Many people are guided by the motto “once lived” in every segment of life. These are the ones who most often decide on various adventures, be it life, business, love god whatever. But let’s focus on love, or more precisely sex.
Many men and women do not dare to try what they have imagined, like a threesome. We are certain this is a fantasy that is spinning in the minds of many, but only a few manage to turn their imagination into reality.
If you are among them, here is what you need to recognize before embarking on an adventure.
How will this affect your relationship?
A threesome can certainly spice up your love life, but it can also introduce discomfort and tension. That is why it is important you do not make such a decision in a hurry, but that you plan it in advance. One of the biggest misconceptions about sex is spontaneous sex is the best, as we often see in movies, and that’s just not true. Notably when it comes to threesome sex. Alternatively, it is suggested to thoroughly discuss everything with your partner – what would make you jealous, whether you want it to happen only once and how you will solve the problem if things go wrong.
Who will be the third person?
You have decided to have a threesome, and this automatically leads to the next important question – when to choose as a third person? People often make mistakes when they bring friends or good acquaintances into this “mix”. Many people want to see a friend as a third person in bed because they trust them.

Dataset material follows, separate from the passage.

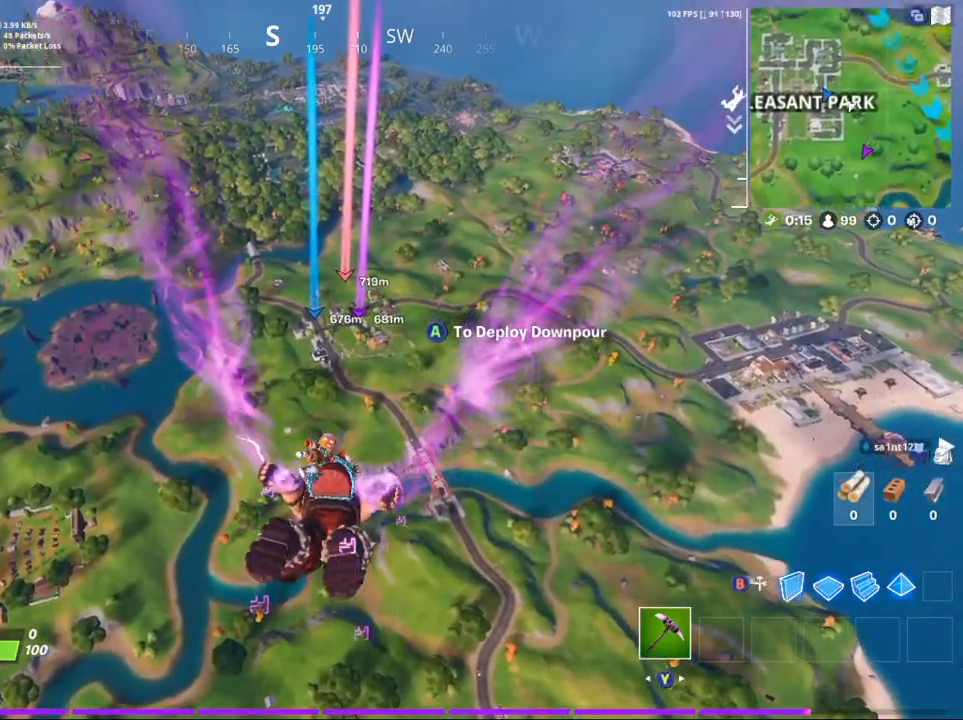
{"buttons": [], "left_stick": "up", "right_stick": "center", "events": []}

But, very often, only then do things become so complicated, so it is better to look elsewhere, like a friend from a friend, whom none of you knows so well.
What are your expectations?
If you start from the fact that it will be strange and uncomfortable for you, it will likely come true. Everyone involved must be 100 per cent sure of their decision. Agreeing to something like that just to satisfy your partner and her imagination should be avoided because it can easily turn against you later.

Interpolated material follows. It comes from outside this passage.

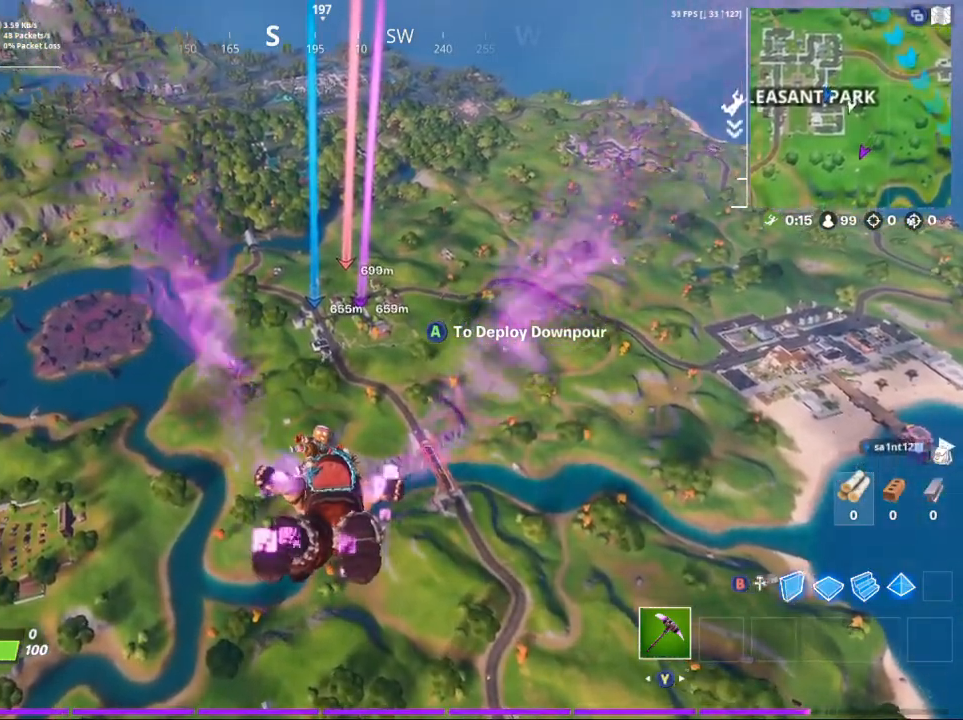
{"buttons": [], "left_stick": "up", "right_stick": "center", "events": []}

So what are the expectations? The healthiest expectations mean you will spice up your sex life, which has fallen into a bit of a routine but has not yet become a problem. If you think this will solve all the problems in the bedroom – you will not.
What are your rules?
Even though you have already invited another person to join you in bed, this by no means that everything is going well. Before you embark on anything, the rules must be clearly defined and accepted – so you need to know what is allowed, and which boundaries should definitely be uncrossed. The most standard rule for women is there is no kissing because it is too intimate. Another golden rule says: if you do not enjoy, you assert the right to abandon everything at any time.
All that matters is that you are kind, especially to the third person. It would be good for you and your partner to agree on a safe word, which you will say at a time when something is not to your liking, to clearly convey to her what you are feeling.